Whether the colour depends upon epidote, chlorite, or some other substance, we were not able to determine. The sandstone is micaceous, but the particles of mica, as well as those of the other integrant minerals, are very minutely divided. The same rock, as we found by tracing it to some distance, becomes of a light grey colour, and contains extensive beds of bituminous clay-slate. Its stratifications are so little inclined, that their dip cannot be estimated by the eye.

This point, though scarce deserving the name of a cataract, is so marked by the occurrence of a peculiar bed of rocks crossing the river, and by the rapid descent of the current, that it may be readily recognized by any who shall pass that way hereafter. In this view we attach some importance to it, as the only spot in a distance of six hundred miles we can hope to identify by description. In ascending, when the traveller arrives at this point, he has little to expect beyond, but sandy wastes and thirsty inhospitable steppes. The skirts of the hilly and wooded region extend to a distance of fifty or sixty miles above, but even this district is indifferently supplied with water. Beyond commences the wide sandy desert, stretching westward to the base of the Rocky Mountains. We have little apprehension of giving too unfavourable an account of this portion of the country. Though the soil is in some places fertile, the want of timber, of navigable streams, and of water for the necessities of life, render it an unfit residence for any but a nomade population. The traveller who shall at any time have traversed its desolate sands, will, we think, join us in the wish that this region may for ever remain the unmolested haunt of the native hunter, the bison, and the jackall.[81]

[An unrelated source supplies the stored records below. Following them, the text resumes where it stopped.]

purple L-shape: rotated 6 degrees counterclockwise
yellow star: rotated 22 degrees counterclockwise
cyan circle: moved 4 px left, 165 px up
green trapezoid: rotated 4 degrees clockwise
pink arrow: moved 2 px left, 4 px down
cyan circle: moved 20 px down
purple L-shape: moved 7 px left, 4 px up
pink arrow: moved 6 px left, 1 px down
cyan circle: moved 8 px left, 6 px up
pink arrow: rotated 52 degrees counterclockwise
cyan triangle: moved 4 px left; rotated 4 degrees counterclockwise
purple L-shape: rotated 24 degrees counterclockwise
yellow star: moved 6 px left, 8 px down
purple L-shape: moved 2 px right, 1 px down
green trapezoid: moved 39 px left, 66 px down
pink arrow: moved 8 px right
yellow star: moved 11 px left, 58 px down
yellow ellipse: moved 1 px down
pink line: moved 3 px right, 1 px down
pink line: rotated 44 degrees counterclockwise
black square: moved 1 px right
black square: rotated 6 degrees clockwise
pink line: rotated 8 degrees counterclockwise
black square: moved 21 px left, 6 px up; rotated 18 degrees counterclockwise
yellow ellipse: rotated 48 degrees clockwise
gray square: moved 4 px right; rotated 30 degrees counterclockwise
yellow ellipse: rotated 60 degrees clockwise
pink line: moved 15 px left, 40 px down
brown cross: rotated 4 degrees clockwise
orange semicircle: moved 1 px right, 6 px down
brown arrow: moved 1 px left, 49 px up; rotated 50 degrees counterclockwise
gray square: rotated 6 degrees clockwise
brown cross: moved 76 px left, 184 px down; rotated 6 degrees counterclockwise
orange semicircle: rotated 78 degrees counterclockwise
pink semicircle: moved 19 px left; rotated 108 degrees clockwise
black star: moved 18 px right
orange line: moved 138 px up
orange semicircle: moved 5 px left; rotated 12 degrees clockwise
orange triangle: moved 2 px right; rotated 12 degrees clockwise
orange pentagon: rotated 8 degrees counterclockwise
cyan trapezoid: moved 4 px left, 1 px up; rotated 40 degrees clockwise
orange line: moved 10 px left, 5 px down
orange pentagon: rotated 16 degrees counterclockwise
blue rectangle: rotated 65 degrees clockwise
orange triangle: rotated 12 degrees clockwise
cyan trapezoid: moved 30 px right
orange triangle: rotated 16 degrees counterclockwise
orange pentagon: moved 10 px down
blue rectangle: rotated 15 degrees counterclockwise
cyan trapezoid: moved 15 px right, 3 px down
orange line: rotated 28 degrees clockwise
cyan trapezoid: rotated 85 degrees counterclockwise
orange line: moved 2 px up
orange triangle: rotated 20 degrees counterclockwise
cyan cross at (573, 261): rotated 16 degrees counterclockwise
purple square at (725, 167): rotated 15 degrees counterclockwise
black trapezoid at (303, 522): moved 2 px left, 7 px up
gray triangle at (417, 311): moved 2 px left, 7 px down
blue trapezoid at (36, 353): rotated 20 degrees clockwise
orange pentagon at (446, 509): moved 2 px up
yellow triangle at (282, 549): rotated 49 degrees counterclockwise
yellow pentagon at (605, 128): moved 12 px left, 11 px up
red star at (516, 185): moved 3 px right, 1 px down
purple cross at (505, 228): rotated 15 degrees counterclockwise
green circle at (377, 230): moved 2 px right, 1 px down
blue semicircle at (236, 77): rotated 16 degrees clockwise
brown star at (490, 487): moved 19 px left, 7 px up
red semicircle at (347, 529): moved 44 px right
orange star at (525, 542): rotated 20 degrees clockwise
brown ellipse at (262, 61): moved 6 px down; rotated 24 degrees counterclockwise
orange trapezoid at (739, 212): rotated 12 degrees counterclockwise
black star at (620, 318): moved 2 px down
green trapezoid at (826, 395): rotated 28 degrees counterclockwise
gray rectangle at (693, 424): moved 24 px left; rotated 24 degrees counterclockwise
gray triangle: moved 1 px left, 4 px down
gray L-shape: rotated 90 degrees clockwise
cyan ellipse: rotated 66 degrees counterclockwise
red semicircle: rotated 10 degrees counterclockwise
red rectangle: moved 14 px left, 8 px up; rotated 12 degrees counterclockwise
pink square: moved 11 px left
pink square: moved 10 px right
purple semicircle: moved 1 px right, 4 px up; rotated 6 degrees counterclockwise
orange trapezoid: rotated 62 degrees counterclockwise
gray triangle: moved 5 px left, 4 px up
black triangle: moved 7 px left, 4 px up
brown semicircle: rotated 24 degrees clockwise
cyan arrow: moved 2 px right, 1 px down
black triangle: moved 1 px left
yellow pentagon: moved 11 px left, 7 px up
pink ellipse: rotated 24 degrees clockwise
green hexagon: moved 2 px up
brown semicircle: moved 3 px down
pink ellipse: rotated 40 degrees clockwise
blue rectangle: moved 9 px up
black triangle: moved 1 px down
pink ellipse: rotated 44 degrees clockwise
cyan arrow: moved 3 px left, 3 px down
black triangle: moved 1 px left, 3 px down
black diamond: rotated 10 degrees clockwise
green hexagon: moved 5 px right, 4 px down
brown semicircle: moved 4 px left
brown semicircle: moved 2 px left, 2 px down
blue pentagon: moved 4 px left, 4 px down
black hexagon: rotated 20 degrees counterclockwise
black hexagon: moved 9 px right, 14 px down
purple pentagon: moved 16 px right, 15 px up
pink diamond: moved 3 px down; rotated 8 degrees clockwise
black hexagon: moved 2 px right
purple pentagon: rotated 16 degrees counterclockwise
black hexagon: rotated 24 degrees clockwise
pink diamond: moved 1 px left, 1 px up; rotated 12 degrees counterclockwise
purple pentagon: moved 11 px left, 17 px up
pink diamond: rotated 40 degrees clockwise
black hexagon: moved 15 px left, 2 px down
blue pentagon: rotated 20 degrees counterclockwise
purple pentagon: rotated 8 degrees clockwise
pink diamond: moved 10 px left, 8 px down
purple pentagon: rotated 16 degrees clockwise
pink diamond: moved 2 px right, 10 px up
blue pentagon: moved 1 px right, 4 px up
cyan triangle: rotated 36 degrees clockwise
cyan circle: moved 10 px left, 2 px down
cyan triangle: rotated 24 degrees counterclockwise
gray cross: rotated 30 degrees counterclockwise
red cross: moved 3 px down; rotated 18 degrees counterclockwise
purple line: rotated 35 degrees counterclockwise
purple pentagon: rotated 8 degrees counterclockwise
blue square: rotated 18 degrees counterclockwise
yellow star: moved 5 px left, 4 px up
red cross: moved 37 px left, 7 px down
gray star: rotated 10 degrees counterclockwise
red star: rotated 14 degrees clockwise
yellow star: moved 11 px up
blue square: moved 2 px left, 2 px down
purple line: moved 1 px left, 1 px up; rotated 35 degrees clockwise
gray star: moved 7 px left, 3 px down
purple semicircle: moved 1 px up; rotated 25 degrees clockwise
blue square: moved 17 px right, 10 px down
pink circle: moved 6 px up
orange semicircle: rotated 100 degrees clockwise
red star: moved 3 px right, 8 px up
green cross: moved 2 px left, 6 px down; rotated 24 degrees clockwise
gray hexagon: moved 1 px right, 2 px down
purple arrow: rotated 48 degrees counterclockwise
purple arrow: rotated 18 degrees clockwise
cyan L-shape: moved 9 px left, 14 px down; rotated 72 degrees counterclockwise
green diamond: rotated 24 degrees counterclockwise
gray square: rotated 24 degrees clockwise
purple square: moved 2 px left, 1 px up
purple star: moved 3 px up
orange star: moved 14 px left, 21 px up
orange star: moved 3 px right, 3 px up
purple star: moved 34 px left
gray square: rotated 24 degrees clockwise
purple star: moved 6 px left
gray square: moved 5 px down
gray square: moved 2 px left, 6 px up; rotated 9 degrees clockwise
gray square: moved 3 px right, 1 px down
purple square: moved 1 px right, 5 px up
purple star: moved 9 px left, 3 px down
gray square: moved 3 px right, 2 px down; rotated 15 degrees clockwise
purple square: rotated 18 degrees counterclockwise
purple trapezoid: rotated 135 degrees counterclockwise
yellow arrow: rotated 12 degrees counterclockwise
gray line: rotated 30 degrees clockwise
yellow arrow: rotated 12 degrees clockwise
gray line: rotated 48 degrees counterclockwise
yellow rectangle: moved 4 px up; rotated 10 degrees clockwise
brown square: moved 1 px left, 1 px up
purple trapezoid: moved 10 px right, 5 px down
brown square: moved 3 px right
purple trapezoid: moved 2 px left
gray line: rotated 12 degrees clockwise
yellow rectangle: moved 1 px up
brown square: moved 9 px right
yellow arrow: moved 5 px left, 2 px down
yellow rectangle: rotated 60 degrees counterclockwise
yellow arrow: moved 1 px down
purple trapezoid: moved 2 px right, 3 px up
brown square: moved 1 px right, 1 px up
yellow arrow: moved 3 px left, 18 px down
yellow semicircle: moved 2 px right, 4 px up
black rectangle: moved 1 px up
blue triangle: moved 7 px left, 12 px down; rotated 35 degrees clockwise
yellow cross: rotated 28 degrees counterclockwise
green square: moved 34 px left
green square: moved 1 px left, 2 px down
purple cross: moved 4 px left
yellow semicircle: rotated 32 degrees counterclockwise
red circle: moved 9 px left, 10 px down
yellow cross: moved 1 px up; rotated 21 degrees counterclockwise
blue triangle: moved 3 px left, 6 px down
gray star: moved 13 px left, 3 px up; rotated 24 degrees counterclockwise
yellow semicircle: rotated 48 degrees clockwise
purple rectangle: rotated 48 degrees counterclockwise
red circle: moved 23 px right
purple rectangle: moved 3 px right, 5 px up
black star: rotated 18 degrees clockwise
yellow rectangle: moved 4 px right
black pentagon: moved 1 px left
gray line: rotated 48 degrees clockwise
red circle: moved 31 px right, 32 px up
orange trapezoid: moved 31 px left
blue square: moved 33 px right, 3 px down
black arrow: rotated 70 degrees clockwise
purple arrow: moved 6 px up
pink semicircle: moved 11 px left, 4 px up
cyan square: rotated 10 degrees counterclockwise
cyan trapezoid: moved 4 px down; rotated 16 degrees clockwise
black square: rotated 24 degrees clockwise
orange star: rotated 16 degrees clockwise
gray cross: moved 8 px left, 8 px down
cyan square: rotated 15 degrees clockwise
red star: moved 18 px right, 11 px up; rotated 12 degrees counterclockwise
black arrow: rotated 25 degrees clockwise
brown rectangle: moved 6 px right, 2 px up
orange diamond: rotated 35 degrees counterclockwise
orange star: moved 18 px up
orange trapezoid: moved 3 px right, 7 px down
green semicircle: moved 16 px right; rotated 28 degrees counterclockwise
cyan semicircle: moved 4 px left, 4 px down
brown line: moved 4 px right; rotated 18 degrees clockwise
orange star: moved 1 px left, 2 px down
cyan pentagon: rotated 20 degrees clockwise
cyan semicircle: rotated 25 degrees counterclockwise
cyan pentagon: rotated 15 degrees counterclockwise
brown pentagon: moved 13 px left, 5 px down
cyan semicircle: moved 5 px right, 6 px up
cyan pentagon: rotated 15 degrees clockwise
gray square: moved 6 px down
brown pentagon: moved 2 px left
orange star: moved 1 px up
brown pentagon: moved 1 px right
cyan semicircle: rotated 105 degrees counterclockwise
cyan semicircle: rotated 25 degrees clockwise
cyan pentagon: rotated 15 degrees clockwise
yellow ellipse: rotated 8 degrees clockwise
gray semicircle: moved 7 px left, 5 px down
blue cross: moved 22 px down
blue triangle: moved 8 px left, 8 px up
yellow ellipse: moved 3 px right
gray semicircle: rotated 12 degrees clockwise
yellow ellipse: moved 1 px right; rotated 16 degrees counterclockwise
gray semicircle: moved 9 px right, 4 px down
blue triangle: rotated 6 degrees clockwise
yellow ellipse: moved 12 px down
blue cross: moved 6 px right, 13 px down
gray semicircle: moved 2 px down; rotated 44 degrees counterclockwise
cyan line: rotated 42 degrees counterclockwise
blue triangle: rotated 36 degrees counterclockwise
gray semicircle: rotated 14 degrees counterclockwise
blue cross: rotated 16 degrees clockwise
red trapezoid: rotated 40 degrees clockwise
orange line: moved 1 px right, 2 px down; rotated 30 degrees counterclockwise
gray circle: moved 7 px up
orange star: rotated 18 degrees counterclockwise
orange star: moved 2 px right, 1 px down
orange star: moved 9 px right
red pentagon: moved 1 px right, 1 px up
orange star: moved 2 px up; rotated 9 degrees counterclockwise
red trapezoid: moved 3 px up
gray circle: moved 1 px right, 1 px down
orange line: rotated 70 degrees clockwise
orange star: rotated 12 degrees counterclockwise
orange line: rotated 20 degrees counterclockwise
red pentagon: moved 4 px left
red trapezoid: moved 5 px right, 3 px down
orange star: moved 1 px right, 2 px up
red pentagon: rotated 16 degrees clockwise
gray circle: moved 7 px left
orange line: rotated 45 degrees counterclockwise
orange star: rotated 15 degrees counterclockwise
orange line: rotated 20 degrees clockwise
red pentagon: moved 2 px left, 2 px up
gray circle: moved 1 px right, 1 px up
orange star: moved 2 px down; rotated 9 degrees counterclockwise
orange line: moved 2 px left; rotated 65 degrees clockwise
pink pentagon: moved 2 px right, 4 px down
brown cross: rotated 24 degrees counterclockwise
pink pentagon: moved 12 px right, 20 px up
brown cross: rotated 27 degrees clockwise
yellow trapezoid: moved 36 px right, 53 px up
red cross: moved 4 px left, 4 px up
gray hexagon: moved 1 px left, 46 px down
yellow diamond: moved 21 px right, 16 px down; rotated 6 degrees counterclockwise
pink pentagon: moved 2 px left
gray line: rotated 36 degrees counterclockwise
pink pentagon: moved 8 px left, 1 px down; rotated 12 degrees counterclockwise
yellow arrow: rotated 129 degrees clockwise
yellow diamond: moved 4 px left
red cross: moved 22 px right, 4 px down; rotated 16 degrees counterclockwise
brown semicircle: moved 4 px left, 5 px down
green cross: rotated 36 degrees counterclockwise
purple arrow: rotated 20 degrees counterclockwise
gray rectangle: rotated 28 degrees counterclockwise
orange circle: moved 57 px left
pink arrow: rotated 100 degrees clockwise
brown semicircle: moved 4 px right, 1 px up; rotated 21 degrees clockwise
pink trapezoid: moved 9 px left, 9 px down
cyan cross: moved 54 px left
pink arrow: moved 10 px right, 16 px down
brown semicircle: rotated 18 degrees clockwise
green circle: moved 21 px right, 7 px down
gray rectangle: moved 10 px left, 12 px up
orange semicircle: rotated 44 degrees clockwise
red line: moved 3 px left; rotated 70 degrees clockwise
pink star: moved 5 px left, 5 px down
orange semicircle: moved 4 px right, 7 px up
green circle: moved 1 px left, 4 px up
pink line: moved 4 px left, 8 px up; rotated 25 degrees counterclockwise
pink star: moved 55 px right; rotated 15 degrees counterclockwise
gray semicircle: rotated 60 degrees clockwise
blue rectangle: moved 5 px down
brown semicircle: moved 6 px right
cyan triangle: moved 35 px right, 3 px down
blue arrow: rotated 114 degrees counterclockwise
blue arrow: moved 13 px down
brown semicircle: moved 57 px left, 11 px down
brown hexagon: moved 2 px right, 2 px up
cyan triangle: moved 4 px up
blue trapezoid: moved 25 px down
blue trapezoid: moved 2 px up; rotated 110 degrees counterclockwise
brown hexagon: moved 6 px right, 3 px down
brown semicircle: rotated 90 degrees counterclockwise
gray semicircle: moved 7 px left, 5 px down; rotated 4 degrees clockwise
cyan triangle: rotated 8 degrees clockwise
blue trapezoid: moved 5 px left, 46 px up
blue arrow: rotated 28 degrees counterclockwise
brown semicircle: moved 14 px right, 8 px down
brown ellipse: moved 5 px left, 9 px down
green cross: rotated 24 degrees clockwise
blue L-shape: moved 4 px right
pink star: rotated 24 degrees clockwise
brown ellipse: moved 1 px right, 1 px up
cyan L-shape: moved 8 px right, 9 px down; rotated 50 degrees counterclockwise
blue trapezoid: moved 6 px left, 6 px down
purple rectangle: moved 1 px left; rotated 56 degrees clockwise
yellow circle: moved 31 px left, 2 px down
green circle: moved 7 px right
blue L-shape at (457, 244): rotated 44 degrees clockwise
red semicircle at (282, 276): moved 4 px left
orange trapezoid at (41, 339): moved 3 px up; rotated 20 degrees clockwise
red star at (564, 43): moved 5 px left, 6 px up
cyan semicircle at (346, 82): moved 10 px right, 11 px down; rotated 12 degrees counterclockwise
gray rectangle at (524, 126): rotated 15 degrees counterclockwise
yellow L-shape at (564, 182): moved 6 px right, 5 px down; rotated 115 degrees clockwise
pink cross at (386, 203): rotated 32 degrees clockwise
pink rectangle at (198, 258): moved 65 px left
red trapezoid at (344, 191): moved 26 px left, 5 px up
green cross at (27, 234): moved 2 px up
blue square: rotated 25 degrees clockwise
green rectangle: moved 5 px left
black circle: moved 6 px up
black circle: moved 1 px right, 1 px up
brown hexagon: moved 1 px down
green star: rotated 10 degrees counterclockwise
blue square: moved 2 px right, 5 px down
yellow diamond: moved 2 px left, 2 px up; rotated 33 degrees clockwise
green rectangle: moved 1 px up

One mile below this point (which we call the Falls or the Canadian, rather for the sake of a name than [25] as considering it worthy to be thus designated), is the entrance, from the south, of a river fifty yards wide. Its banks are lined with tall forests of cotton-wood and sycamore, and its bottoms are wide and fertile. Its bed is less choked with sand than that of the river to which it is tributary. Six or eight miles farther down, and on the other side, is the confluence of the Great North Fork, discharging at least three times as much water as we found at the falls above mentioned. It is about eighty yards wide. The beds of both these tributaries are covered with water from shore to shore, but they have gentle currents, and are not deep, and neither of them have in any considerable degree that red tinge which characterizes the Canadian. We have already mentioned that what we consider the sources of the North Fork are situated in the floetz trap country, nearly opposite those of the Purgatory Creek of the Arkansa.[82] Of one of its northern tributaries we have received some information from the recent work of Mr. Nuttall, who crossed it in his journey to the Great Salt river of Arkansa in 1819.[83] "Still proceeding," says he, "a little to the north of west, about ten miles further, we came to a considerable rivulet of clear and still water, deep enough to swim our horses. This stream was called the Little North Fork (or Branch) of the Canadian, and emptied into the main North Fork of the same river, nearly 200 miles distant, including its meanders, which had been ascended by the trappers of beaver." From his account it appears that the banks of this stream are wooded, and that the "superincumbent rock" is a sandstone, not of the red formation, but probably belonging to a coal district.